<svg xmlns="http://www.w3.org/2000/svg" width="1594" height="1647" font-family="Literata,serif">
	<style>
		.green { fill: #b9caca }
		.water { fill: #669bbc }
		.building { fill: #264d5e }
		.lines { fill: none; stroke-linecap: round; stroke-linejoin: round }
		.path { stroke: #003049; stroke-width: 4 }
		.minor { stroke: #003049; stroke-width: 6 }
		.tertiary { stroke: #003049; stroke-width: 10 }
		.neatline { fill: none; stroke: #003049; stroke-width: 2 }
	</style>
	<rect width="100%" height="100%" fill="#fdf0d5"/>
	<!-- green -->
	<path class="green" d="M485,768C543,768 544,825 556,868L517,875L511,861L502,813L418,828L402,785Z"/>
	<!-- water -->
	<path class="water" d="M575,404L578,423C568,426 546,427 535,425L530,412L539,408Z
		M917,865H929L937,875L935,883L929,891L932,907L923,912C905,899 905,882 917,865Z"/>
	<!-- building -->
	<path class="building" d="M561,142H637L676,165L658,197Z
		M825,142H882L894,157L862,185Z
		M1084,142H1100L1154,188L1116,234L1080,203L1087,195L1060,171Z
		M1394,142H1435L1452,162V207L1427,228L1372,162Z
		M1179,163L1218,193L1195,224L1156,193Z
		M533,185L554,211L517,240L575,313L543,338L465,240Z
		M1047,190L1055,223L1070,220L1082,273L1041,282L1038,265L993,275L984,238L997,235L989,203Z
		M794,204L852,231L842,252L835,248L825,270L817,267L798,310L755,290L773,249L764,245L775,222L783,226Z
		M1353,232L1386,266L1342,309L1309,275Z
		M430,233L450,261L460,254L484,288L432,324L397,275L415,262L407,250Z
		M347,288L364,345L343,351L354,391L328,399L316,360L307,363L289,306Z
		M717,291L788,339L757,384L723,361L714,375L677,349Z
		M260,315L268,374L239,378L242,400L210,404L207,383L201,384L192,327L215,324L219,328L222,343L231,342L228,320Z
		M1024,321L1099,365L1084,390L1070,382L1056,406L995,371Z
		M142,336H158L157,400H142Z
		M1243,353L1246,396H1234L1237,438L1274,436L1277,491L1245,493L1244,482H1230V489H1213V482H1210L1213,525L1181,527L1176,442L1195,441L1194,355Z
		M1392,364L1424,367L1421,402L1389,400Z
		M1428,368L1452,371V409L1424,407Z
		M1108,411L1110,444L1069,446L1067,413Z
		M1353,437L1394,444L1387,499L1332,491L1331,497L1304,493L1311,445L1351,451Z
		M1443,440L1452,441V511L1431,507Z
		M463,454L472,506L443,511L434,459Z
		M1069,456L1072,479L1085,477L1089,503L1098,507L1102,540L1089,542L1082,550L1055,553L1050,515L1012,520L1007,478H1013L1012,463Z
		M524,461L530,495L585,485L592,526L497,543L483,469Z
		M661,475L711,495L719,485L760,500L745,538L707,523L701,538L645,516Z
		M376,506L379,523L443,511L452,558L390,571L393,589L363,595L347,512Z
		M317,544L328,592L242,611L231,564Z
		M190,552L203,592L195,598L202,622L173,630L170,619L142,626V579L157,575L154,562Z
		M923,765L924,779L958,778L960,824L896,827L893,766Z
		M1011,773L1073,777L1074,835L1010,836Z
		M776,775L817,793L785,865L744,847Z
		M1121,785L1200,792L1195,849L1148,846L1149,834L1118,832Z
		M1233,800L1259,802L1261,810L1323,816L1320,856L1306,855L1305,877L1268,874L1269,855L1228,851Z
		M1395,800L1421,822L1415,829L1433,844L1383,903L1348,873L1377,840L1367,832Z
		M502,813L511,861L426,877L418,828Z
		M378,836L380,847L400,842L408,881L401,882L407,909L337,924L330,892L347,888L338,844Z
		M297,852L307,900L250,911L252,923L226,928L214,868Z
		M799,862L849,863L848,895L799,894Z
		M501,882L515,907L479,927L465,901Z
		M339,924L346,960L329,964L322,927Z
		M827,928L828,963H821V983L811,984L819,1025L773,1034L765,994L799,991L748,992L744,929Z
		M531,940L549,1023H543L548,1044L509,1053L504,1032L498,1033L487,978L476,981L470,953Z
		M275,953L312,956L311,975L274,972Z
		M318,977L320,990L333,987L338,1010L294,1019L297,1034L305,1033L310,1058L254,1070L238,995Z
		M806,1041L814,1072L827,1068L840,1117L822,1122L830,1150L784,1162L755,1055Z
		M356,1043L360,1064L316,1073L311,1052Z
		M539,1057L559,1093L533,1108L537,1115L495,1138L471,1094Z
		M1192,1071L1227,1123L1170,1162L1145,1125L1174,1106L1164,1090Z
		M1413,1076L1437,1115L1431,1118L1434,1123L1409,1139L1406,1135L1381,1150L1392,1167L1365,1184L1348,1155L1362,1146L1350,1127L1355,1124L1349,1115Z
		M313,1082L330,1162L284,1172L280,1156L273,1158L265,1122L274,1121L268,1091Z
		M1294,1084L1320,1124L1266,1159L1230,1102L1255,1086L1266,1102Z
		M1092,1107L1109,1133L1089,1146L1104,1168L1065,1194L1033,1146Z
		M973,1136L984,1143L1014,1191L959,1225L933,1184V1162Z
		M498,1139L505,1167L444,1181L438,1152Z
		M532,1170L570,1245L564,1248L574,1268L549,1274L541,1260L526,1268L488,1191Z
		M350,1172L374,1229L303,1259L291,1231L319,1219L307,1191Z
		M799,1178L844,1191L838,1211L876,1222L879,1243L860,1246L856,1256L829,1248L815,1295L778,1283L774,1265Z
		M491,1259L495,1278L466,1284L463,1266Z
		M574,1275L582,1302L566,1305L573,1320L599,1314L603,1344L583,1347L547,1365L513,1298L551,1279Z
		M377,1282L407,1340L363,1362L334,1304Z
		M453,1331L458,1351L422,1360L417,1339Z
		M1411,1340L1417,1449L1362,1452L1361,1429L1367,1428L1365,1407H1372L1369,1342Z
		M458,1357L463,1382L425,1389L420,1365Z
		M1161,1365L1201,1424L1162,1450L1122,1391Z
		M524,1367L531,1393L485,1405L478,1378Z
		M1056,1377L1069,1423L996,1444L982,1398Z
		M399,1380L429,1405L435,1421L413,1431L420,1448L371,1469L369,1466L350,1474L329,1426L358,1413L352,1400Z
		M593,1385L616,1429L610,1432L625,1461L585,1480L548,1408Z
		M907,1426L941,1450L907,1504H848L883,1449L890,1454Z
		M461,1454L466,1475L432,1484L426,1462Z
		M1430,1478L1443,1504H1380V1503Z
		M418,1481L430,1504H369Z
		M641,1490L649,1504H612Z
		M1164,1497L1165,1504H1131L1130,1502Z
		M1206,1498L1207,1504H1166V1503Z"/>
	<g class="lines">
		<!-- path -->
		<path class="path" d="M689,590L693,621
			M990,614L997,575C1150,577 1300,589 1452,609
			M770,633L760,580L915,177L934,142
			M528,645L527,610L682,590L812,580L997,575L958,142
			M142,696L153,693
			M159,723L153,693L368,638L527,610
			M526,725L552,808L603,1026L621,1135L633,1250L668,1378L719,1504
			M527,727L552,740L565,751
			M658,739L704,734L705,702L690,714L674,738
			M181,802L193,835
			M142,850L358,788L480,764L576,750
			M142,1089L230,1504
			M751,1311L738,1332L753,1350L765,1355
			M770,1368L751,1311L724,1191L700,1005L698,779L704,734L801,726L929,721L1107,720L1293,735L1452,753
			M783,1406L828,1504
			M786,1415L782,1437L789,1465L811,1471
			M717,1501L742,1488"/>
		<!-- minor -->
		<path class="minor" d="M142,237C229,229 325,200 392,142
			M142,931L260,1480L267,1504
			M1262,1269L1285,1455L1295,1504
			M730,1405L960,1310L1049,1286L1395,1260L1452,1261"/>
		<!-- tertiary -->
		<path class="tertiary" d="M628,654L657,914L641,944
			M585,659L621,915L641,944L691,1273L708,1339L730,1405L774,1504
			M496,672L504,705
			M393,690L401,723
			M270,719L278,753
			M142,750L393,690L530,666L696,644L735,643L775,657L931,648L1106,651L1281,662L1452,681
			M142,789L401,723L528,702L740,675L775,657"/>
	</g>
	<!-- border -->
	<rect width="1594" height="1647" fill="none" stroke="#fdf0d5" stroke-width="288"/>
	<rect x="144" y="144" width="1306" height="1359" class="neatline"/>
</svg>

____

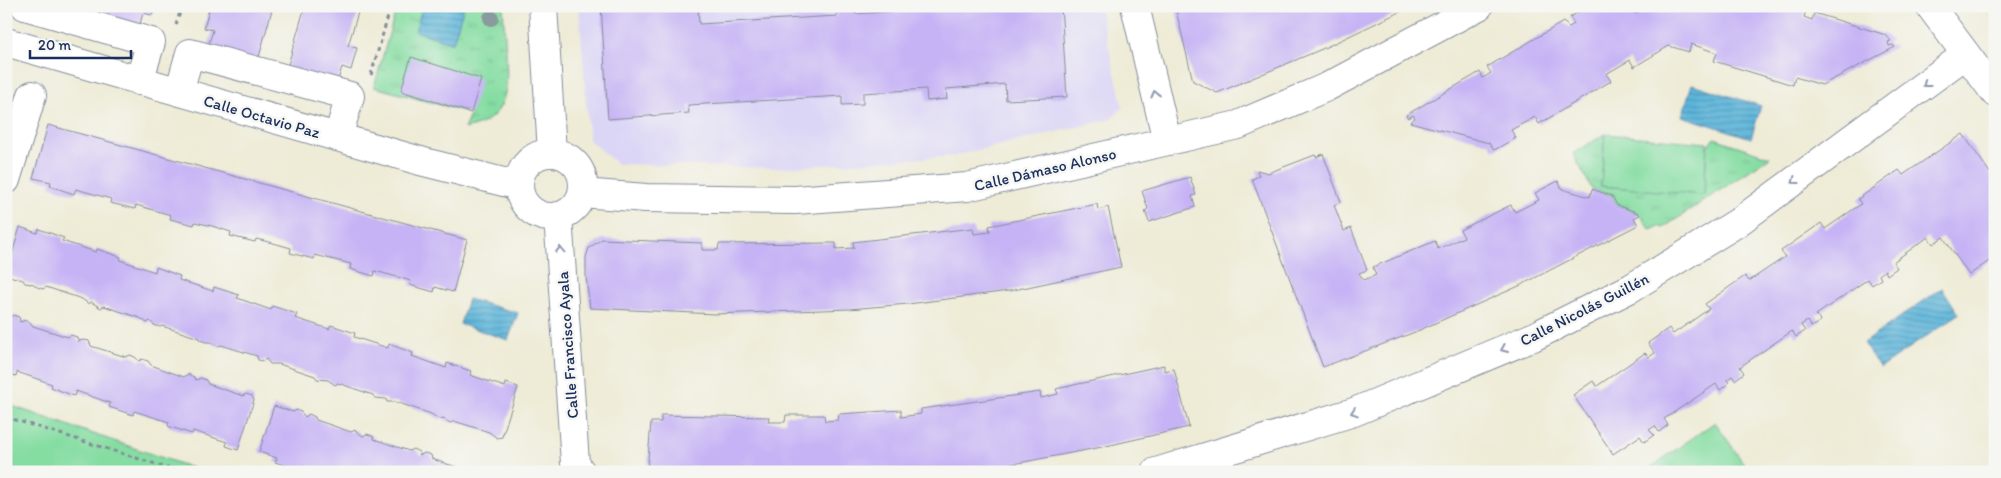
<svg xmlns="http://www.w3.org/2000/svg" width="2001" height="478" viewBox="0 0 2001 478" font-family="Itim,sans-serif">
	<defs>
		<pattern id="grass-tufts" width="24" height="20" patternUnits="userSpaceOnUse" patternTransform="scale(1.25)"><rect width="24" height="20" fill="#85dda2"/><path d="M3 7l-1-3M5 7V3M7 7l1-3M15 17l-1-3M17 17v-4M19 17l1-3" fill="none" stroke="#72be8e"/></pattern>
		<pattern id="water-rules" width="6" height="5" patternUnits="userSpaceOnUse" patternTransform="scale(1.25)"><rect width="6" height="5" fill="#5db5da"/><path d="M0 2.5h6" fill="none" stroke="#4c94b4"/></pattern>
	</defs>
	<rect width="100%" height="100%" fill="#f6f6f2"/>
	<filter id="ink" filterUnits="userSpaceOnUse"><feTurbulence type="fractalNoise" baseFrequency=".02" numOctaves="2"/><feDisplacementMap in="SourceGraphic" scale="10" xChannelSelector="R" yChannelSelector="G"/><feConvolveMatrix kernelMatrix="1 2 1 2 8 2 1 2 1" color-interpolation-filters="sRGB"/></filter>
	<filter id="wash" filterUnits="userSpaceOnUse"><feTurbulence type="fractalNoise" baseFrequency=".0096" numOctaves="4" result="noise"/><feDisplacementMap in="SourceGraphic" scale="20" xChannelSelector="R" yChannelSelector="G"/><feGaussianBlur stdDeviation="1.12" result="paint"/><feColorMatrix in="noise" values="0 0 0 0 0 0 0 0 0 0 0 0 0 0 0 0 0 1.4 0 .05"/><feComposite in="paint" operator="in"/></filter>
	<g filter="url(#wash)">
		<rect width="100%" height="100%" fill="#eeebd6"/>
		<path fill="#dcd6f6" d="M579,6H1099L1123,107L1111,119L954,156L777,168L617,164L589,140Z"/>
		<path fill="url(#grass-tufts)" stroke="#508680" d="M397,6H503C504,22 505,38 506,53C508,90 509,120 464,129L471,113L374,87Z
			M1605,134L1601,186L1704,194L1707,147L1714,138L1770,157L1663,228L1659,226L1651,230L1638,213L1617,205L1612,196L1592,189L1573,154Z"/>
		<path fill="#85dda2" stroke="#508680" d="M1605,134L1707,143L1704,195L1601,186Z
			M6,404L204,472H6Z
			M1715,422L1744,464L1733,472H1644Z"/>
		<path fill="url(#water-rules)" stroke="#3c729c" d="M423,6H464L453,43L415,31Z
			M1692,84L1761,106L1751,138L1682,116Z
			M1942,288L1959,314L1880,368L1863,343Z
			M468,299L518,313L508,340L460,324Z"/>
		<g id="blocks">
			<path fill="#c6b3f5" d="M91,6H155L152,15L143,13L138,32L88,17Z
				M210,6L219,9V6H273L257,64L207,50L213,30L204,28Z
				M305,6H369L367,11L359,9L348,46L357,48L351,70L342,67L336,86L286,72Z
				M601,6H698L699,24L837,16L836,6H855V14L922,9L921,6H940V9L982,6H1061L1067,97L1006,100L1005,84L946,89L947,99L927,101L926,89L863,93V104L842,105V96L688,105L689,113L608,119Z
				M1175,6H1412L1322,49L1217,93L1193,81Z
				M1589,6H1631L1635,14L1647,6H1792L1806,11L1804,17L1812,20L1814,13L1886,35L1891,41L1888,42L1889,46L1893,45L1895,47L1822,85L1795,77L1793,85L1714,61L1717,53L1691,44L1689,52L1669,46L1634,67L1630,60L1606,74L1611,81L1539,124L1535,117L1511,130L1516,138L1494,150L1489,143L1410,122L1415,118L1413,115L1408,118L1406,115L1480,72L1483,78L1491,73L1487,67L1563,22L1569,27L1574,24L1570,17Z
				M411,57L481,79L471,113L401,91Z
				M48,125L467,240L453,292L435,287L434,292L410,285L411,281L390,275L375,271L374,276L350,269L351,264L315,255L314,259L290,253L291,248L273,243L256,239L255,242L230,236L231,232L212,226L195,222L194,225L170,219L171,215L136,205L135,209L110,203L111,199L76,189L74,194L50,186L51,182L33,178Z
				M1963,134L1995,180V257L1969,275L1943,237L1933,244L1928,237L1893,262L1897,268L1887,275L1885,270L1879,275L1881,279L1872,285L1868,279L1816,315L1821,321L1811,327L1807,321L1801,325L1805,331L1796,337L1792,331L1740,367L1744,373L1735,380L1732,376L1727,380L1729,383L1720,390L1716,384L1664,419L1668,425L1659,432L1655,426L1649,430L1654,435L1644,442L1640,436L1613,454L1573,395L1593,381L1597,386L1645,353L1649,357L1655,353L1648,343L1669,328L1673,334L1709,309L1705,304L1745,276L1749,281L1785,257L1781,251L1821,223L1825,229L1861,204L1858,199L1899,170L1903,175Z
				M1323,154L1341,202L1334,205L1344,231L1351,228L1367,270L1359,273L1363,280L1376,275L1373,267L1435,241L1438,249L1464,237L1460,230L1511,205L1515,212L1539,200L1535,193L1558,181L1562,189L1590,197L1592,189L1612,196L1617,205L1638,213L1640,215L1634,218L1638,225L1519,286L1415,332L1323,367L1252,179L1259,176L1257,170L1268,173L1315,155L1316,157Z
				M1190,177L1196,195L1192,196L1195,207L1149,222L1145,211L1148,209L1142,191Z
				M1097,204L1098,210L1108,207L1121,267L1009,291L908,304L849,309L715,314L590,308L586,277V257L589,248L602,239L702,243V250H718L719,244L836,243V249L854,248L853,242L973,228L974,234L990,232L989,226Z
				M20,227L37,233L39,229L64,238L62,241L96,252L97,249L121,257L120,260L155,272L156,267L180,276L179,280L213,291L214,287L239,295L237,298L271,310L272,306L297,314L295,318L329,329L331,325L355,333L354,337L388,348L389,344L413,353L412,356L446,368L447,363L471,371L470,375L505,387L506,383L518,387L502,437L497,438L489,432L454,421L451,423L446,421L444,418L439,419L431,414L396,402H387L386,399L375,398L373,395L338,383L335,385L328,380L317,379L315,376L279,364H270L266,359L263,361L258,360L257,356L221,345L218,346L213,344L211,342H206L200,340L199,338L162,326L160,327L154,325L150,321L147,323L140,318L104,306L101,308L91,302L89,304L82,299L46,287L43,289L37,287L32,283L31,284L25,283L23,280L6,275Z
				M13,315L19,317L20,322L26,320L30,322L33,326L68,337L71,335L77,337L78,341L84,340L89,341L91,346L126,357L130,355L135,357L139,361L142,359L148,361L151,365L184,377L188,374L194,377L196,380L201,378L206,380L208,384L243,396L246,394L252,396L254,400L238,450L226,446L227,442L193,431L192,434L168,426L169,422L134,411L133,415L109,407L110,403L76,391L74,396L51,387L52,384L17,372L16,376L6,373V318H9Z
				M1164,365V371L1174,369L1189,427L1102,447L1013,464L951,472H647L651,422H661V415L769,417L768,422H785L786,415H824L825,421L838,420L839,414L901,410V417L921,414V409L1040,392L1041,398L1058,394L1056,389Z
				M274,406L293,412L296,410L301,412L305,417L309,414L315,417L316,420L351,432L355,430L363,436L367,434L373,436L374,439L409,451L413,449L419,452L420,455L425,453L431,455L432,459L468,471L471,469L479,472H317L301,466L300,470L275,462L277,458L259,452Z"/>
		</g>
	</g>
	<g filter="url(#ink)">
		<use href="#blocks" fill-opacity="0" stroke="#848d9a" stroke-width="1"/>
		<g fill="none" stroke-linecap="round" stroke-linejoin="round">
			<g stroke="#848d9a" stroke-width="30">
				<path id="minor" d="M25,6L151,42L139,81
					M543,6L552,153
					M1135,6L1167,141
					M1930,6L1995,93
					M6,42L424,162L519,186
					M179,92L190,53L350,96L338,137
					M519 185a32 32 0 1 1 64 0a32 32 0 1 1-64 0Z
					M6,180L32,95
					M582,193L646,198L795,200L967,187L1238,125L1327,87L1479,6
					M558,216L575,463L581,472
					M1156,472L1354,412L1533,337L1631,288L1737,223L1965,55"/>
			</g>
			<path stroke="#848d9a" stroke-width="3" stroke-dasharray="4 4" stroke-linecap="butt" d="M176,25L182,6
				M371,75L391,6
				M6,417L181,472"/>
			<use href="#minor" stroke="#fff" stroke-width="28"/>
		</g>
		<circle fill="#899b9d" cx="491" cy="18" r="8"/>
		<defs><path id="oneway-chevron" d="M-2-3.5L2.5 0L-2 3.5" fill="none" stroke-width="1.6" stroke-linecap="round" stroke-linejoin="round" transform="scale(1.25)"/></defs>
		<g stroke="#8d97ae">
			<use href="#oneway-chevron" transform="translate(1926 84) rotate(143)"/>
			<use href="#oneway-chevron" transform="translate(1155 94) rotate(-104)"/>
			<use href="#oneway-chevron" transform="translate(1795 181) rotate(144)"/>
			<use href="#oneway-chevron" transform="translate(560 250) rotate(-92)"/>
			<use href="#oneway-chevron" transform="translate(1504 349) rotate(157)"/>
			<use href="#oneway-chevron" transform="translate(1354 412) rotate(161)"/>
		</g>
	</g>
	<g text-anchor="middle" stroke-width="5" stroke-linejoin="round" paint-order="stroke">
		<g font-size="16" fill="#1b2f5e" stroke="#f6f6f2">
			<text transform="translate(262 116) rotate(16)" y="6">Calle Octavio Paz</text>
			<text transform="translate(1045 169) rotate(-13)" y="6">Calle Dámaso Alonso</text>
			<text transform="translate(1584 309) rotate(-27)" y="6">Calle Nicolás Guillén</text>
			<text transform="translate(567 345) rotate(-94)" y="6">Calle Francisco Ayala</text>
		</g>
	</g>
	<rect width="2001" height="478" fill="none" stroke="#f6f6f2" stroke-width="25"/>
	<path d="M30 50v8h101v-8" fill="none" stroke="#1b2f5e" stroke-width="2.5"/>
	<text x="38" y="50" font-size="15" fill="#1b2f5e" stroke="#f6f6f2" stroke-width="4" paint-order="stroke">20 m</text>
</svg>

____

* **WHAT YOU WILL DO**
Copy out each line in the listing that has the word "wash".

* **FINISHED EXERCISE**
	<filter id="wash" filterUnits="userSpaceOnUse"><feTurbulence type="fractalNoise" baseFrequency=".0096" numOctaves="4" result="noise"/><feDisplacementMap in="SourceGraphic" scale="20" xChannelSelector="R" yChannelSelector="G"/><feGaussianBlur stdDeviation="1.12" result="paint"/><feColorMatrix in="noise" values="0 0 0 0 0 0 0 0 0 0 0 0 0 0 0 0 0 1.4 0 .05"/><feComposite in="paint" operator="in"/></filter>
	<g filter="url(#wash)">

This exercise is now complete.